■ **ACTIVITY**: Where the listing below has a line containing "right elbow: (328, 640)", output that line and all lines after it, verbatim, and no others.

- - - -

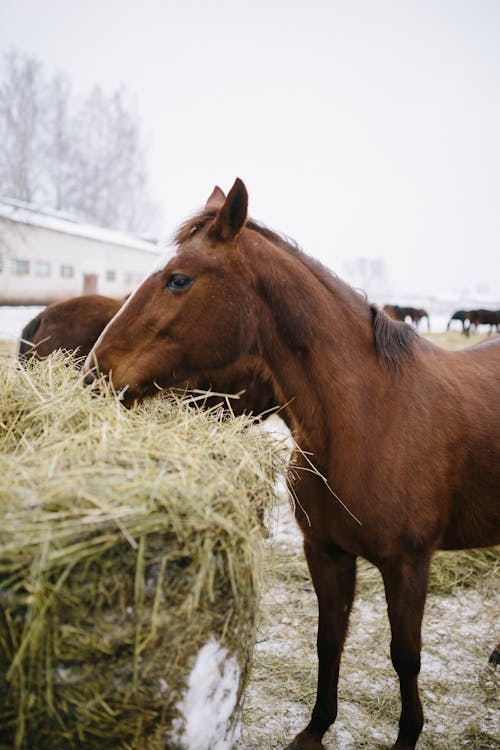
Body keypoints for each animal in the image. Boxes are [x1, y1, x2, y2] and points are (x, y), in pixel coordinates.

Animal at [84, 181, 498, 750]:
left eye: (178, 279)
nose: (94, 371)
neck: (372, 418)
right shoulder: (324, 552)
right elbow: (328, 640)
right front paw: (315, 728)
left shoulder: (408, 565)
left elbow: (406, 657)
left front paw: (408, 734)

- - - -

■ **WORKED SOLUTION**:
right elbow: (328, 640)
right front paw: (315, 728)
left shoulder: (408, 565)
left elbow: (406, 657)
left front paw: (408, 734)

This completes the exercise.